= Runyon Heights, Yonkers =

Neighborhood in Yonkers, New York, US

Runyon Heights, also known as the area of Nepperhan, is a historically African American middle-class neighborhood in northwestern Yonkers, New York, US.

Runyon Heights can be found along the north side of Tuckahoe Road between Saw Mill River Parkway and New York State Thruway. Noteworthy locations include Saint Mary's Cemetery and Kardash Park.

==History==

Nepperhan, aka Runyon Heights was created as a small part of the Tenth Ward of the city of Yonkers. In those days Yonkers was divided into twelve wards. One of the common features of the Runyon Heights neighborhood is the frequency of dead-end streets, which separate the area from adjacent neighborhoods. Runyon Heights became one of the first predominantly black suburban areas, with few through streets into neighboring white neighborhoods - a feature designed in the years before World War 1. Barber shops and beauty salons doubled as meeting places for the politically active local community. Voters from Nepperhan were noted for crossing party lines when they cast their ballots. Their votes were driven by issues, making them influential in tight local elections.
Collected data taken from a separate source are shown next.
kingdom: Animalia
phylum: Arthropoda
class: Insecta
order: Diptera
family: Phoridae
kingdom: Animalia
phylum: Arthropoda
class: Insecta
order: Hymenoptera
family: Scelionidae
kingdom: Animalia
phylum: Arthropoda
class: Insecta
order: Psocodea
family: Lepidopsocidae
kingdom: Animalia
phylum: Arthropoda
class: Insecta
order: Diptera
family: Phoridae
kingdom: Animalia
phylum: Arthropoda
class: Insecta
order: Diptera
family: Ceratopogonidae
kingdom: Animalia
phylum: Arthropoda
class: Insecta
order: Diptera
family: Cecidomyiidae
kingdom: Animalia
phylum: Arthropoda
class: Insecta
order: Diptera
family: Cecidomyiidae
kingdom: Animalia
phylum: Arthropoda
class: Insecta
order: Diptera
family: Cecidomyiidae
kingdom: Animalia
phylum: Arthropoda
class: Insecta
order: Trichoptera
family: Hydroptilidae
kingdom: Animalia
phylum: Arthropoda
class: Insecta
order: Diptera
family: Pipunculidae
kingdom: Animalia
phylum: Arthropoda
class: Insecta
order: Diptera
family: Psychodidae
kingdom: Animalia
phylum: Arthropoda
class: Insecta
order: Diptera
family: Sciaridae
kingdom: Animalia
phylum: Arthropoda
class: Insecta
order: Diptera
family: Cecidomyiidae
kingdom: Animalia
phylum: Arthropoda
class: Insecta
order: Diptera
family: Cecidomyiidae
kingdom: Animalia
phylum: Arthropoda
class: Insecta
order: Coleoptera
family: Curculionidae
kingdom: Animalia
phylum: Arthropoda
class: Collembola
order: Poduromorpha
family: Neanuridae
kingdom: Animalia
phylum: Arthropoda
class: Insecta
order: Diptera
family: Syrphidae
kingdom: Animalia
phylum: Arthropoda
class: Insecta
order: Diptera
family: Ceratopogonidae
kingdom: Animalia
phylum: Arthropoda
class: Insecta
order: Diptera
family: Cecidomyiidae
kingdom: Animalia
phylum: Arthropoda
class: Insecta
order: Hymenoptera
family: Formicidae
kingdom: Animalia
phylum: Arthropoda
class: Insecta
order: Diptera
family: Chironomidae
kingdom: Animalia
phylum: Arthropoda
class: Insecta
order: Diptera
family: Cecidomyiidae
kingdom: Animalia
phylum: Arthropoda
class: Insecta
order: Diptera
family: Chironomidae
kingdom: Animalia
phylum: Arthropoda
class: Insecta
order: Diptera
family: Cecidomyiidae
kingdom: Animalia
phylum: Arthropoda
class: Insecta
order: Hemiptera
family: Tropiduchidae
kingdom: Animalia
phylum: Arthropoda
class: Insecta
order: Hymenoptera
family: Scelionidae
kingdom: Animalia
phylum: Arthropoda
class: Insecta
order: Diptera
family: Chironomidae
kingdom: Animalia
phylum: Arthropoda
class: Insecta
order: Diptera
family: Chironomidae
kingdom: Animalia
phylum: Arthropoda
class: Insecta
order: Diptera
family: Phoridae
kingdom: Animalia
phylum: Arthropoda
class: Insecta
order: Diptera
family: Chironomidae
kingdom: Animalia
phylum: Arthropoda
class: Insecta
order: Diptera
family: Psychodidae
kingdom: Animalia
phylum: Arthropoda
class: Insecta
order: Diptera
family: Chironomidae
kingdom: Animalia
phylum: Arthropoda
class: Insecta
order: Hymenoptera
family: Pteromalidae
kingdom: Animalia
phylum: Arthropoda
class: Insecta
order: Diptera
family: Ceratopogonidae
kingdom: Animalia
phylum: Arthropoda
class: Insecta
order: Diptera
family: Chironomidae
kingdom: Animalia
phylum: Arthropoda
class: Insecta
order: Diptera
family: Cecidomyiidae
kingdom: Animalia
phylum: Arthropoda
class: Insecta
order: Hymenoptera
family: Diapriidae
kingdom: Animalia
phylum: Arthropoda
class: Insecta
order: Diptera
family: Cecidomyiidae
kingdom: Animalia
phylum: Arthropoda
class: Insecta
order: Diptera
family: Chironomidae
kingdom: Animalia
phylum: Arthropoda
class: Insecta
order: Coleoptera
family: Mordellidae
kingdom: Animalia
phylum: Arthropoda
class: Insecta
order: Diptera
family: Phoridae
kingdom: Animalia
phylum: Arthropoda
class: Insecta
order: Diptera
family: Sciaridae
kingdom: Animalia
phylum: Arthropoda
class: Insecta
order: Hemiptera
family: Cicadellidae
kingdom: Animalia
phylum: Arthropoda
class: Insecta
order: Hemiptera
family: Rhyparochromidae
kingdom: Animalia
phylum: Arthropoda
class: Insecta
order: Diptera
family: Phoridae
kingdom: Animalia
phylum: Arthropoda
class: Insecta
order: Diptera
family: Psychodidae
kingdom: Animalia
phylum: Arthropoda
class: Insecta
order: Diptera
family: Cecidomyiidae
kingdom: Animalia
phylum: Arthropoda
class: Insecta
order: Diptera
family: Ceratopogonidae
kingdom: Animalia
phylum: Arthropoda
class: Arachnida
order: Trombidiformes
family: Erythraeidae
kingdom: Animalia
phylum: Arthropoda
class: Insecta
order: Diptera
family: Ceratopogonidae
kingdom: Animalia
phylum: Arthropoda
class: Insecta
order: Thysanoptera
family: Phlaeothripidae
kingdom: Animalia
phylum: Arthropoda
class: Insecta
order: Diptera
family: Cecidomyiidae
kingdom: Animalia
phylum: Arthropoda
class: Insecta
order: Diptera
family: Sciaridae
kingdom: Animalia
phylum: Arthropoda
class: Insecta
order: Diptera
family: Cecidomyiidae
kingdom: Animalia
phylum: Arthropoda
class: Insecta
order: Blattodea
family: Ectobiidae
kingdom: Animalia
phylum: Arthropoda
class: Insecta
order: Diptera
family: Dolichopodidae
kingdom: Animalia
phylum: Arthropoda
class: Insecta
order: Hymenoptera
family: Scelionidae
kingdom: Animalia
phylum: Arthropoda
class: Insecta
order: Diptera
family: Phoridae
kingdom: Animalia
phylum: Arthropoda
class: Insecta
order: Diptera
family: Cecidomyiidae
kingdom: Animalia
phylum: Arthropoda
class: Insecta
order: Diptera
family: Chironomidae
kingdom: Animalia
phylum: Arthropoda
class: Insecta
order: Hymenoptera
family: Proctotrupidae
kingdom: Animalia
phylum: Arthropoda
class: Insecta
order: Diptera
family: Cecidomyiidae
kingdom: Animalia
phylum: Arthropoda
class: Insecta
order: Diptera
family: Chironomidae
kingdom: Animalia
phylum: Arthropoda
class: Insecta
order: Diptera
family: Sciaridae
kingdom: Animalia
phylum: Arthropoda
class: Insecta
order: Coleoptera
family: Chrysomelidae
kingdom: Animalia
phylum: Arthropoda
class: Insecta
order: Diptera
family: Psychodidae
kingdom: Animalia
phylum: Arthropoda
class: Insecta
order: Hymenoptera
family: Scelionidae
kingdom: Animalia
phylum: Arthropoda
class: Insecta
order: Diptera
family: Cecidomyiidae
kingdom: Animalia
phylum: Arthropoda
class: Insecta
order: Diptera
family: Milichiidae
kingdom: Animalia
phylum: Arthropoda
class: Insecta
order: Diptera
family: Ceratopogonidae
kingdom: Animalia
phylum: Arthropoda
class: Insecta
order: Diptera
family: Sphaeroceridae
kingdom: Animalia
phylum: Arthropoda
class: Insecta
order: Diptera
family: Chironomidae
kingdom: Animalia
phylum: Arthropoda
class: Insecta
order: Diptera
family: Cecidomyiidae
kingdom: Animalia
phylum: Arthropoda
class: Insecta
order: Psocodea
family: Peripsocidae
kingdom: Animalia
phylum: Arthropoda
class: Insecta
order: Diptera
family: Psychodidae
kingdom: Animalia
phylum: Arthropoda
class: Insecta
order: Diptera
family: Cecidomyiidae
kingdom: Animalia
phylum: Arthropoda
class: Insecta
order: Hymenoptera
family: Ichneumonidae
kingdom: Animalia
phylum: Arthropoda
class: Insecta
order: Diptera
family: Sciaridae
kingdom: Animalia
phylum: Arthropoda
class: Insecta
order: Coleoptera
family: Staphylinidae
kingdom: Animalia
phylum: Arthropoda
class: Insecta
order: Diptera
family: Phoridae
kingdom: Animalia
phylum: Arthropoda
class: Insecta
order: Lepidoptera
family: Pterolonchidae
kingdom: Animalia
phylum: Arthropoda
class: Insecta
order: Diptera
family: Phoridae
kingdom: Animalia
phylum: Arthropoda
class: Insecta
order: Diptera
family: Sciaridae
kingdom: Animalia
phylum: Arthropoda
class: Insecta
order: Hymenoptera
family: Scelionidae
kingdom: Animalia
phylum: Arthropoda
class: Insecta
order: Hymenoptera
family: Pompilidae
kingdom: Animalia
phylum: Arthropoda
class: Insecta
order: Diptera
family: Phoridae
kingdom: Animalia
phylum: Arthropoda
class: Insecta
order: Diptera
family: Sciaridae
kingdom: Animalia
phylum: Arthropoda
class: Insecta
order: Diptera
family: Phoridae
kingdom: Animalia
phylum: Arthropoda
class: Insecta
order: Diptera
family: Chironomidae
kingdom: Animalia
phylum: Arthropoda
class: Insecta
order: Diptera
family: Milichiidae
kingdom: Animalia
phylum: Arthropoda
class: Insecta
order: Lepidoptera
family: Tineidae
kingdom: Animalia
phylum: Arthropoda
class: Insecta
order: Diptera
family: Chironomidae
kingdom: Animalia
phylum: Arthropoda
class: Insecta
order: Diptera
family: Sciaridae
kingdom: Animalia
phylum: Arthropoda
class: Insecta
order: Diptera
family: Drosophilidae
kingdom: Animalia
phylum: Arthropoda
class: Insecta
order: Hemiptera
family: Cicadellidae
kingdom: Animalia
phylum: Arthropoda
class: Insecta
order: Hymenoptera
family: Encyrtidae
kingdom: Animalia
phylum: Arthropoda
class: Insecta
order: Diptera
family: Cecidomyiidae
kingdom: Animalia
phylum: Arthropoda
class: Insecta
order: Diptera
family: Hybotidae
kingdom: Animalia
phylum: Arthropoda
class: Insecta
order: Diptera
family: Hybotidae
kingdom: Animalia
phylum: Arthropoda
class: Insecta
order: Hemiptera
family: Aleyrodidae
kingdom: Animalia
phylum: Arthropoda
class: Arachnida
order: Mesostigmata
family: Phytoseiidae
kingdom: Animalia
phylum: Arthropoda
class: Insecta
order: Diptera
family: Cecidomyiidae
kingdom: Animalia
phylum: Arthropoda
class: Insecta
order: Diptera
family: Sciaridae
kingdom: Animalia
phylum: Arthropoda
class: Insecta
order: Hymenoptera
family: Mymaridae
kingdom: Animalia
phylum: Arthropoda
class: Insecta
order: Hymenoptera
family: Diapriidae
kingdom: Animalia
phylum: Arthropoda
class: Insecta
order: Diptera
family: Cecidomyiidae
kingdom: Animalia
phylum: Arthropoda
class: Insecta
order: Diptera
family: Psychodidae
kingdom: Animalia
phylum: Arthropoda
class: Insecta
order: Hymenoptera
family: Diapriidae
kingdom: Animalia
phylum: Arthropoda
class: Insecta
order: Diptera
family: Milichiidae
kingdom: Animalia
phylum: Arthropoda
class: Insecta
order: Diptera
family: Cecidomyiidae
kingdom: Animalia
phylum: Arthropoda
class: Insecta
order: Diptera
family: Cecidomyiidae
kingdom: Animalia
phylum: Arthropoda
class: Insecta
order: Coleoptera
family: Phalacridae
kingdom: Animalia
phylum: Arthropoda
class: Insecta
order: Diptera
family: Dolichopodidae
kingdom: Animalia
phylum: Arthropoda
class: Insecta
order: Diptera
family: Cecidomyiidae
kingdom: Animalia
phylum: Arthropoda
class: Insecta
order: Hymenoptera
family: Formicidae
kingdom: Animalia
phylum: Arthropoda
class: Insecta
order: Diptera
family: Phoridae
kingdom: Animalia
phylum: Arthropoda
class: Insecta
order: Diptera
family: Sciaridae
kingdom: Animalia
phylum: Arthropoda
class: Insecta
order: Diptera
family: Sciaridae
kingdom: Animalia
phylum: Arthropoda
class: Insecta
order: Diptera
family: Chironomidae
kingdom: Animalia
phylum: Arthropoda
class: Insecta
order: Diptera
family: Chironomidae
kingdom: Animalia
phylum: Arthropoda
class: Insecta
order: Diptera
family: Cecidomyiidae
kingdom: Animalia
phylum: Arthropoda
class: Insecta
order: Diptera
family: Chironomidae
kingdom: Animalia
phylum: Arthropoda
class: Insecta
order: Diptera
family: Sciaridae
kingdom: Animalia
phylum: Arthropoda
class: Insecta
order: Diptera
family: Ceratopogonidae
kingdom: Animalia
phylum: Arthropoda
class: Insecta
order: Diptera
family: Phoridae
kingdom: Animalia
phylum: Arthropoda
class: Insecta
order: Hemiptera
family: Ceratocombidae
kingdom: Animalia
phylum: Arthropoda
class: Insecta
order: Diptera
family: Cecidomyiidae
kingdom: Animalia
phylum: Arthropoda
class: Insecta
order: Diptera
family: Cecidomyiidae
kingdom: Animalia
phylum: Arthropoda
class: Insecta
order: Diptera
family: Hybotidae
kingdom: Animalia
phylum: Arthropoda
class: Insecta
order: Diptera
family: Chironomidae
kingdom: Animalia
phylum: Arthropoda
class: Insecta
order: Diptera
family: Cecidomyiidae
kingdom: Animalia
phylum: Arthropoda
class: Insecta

The political philosophy of the Runyon Heights community was that votes should go to candidates that did the most for them and not just voting uncritically for the Democratic Party.

== Politics ==

Black Americans mostly voted democrat after the New Deal and President Truman's Committee on Civil Rights. Runyon Heights is considered an anomaly. In 1930 77% of voters were Republicans; by 1940 they were losing ground to Democrats, but Republicans held the majority through the Eisenhower years, and into the mid-1960s. Runyon Heights voters may have been influenced by Reconstruction era loyalties to the Republican Party. They also leaned socially conservative like many other typical suburbs. The residents described themselves as "Eisenhower Republicans".